__Texte retenu__:
● ● ● ●

Plusieurs économistes alertent de l’imminence d’une nouvelle crise financière

mardi 22 août 2017

Au risque de doucher l’enthousiasme des journalistes et des lecteurs du Journal du Dimanche, persuadés d’assister au « retour de la croissance », à la « soudaine mais réelle embellie », indéniablement due à « l’effet Macron », trois économistes américains mettent en garde contre une nouvelle crise financière transatlantique, dans le quotidien allemand Die Welt. En essence, Jacques Cheminade nous avait prévenu à la fin de sa campagne présidentielle. Aujourd’hui, Daniel McFadden, Eric Maskin et Edward Prescott, tous trois lauréats du prix de la Banque de Suède en sciences économiques en mémoire d’Alfred Nobel, estiment que le risque de krach à court terme est très élevé mais que les médias détournent l’attention du problème, en focalisant sur la peur de la confrontation nucléaire, les attaques terroristes et la déstabilisation de la présidence américaine.

« Les esprits les plus brillants en économie sont clairement en désaccord avec la présidente de la Réserve fédérale américaine Janet Yellen », écrit Die Welt, faisant référence aux déclarations de Yellen en juin où elle assurait qu’ « il n’y aura pas de nouveau krach financier de notre vivant ». Edward Prescott pense au contraire qu’ « une nouvelle crise financière va certainement arriver dans un ‘futur non-lointain’ ».

● ● ● ●

__Données présentées__:
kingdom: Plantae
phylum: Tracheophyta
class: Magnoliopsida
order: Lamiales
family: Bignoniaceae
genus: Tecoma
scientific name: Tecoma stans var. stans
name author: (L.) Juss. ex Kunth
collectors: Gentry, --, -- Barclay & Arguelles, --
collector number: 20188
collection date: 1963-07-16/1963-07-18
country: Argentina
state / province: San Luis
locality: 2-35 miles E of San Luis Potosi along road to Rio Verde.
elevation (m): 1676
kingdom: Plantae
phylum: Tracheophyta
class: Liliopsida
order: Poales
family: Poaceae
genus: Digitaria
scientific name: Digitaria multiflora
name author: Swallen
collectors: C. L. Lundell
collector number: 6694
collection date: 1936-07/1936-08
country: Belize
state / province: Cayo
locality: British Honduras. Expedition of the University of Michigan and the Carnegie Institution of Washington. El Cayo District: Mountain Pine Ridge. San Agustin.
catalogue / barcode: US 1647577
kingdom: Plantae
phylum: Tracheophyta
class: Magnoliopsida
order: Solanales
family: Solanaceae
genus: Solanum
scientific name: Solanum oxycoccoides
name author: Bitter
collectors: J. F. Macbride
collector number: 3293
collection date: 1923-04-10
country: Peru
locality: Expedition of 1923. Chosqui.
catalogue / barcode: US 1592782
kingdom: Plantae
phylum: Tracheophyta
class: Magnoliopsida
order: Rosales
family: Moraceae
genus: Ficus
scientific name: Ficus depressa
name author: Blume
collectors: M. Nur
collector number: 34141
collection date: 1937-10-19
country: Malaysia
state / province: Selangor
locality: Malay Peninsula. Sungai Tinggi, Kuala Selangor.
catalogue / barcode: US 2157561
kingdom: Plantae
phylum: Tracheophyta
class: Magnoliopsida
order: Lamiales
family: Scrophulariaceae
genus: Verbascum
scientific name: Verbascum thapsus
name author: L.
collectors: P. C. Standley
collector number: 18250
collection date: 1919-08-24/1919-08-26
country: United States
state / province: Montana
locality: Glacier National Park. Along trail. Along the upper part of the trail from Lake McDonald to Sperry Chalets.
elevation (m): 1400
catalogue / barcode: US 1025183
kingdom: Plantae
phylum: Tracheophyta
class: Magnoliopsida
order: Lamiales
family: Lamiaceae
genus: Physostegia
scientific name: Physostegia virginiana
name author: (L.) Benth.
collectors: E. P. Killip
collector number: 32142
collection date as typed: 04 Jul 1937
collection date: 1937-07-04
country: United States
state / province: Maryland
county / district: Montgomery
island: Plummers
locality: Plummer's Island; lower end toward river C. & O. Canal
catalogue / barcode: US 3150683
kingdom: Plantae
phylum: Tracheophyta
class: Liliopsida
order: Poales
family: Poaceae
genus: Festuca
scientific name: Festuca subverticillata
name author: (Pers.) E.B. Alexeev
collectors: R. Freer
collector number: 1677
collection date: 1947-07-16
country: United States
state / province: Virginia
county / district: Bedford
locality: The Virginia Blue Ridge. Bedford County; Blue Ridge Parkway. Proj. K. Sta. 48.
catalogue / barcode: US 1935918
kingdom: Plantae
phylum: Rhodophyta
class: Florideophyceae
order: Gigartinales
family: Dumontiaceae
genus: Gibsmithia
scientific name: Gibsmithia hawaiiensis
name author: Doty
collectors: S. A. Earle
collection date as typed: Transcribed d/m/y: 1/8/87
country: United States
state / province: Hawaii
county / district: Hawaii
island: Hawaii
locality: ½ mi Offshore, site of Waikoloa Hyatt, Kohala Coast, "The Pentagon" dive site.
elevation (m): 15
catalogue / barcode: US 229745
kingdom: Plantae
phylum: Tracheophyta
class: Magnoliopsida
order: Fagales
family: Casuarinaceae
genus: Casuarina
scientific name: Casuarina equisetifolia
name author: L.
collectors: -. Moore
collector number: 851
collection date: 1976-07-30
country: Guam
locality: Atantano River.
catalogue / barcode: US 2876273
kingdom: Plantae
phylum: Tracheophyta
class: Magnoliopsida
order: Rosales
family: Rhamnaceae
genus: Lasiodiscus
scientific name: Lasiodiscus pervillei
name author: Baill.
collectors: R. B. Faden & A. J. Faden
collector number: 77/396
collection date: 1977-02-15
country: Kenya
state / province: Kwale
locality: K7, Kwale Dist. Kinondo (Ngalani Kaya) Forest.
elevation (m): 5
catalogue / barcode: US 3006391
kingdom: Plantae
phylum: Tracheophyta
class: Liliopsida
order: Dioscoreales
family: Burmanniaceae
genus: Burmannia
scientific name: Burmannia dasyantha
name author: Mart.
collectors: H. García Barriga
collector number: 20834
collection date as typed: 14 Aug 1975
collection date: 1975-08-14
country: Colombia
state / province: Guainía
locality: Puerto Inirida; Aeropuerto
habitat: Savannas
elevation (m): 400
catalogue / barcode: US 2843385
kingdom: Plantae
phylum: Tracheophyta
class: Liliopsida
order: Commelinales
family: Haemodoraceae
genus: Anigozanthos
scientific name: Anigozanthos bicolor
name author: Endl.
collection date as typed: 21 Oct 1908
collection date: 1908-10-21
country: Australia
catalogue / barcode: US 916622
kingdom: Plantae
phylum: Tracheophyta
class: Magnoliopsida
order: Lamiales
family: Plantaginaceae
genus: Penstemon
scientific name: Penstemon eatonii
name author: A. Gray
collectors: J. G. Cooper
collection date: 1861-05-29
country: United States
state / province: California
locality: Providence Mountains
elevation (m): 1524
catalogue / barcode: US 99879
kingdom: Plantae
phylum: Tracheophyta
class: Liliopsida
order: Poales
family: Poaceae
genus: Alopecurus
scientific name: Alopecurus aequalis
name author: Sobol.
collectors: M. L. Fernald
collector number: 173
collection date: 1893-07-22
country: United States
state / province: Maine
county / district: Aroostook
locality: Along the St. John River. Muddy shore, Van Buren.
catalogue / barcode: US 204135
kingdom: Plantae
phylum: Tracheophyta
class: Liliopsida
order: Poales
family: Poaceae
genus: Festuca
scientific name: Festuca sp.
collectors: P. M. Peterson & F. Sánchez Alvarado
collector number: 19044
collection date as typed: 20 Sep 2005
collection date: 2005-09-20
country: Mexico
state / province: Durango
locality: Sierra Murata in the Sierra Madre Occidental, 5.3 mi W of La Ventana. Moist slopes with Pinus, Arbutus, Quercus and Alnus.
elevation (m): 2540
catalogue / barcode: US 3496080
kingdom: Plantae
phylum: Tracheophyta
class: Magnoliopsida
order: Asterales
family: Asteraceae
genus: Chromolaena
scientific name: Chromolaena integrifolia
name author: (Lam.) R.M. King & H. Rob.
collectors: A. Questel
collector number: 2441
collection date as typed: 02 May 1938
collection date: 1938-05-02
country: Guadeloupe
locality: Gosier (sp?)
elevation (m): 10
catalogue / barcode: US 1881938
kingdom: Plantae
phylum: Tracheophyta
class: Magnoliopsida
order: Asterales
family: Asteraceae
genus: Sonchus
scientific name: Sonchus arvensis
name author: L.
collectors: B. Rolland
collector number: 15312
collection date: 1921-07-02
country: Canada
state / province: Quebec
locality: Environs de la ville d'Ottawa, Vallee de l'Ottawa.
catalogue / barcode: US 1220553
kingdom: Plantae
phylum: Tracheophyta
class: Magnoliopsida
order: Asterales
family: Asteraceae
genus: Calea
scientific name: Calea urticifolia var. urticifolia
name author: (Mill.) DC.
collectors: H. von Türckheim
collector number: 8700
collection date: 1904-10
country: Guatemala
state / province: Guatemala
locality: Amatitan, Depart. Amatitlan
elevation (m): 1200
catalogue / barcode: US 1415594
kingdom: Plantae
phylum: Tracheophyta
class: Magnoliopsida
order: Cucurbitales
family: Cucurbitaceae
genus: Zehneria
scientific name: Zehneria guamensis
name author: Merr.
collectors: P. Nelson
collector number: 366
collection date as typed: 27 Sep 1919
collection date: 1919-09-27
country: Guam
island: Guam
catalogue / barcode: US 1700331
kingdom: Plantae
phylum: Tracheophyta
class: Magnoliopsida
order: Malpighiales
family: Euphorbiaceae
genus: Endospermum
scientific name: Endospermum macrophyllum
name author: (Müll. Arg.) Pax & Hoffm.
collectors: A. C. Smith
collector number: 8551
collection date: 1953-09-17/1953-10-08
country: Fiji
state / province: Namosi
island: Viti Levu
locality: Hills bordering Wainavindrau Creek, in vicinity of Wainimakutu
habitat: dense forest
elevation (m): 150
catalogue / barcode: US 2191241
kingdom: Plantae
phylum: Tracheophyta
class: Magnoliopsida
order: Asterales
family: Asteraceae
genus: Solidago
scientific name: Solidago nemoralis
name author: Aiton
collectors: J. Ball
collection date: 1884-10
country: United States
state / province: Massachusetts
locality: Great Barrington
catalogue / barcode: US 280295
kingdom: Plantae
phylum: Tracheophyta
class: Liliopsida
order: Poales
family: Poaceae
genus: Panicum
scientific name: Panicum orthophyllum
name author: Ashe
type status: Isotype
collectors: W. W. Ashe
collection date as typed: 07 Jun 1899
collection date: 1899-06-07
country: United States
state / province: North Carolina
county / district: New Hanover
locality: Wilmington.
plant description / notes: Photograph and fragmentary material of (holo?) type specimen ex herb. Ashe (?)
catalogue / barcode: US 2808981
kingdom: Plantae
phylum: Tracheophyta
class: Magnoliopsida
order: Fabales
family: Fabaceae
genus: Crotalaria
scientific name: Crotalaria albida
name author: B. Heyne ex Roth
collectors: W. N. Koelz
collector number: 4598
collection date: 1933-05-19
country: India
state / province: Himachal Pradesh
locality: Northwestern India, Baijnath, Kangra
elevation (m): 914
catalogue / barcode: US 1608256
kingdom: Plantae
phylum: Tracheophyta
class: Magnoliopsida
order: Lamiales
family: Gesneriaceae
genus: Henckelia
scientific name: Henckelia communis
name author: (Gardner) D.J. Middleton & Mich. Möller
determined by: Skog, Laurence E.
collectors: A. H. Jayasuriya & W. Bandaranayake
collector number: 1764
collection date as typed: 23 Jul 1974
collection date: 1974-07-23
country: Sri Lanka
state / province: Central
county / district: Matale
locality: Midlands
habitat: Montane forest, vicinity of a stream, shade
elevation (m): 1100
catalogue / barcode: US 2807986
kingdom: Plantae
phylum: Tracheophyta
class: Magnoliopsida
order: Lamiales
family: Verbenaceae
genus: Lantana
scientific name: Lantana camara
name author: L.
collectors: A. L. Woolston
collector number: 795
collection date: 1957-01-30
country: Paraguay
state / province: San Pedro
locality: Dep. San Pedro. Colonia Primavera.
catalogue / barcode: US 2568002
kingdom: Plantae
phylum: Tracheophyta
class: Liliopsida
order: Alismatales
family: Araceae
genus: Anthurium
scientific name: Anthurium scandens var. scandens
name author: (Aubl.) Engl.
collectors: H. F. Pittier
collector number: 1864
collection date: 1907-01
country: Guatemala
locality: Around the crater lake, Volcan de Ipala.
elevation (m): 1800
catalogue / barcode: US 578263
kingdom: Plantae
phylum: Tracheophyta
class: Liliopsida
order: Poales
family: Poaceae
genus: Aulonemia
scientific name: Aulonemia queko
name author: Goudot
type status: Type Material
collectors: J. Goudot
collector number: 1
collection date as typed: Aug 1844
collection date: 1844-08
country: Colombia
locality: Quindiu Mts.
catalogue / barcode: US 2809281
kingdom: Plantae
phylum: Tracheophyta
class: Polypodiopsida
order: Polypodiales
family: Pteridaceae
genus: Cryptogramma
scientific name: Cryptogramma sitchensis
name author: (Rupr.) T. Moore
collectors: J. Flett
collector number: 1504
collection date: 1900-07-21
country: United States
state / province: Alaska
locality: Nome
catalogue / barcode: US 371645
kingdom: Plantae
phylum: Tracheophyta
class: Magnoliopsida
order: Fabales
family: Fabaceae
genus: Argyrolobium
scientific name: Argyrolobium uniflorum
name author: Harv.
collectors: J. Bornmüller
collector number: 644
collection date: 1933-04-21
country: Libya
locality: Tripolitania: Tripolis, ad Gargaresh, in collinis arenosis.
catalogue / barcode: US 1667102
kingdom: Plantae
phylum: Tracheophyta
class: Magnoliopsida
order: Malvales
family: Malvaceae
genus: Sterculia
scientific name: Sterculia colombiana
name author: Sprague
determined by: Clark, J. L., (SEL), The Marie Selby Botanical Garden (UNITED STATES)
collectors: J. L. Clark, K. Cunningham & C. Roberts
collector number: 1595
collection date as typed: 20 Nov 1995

● ● ● ●

__Les consignes__:
A – Recopiez fidèlement le passage de l'article sur la crise financière qui s'ouvre sur les mots contenant « Au risque de » et se clôt sur « la présidence américaine. ».
B – Quels économistes l'article sur la crise financière présente-t-il comme lauréats du prix de la Banque de Suède en sciences économiques ? Donnez tous leurs noms.

__Réponses complètes__:
A –
Au risque de doucher l’enthousiasme des journalistes et des lecteurs du Journal du Dimanche, persuadés d’assister au « retour de la croissance », à la « soudaine mais réelle embellie », indéniablement due à « l’effet Macron », trois économistes américains mettent en garde contre une nouvelle crise financière transatlantique, dans le quotidien allemand Die Welt. En essence, Jacques Cheminade nous avait prévenu à la fin de sa campagne présidentielle. Aujourd’hui, Daniel McFadden, Eric Maskin et Edward Prescott, tous trois lauréats du prix de la Banque de Suède en sciences économiques en mémoire d’Alfred Nobel, estiment que le risque de krach à court terme est très élevé mais que les médias détournent l’attention du problème, en focalisant sur la peur de la confrontation nucléaire, les attaques terroristes et la déstabilisation de la présidence américaine.

B –
Daniel McFadden
Eric Maskin
Edward Prescott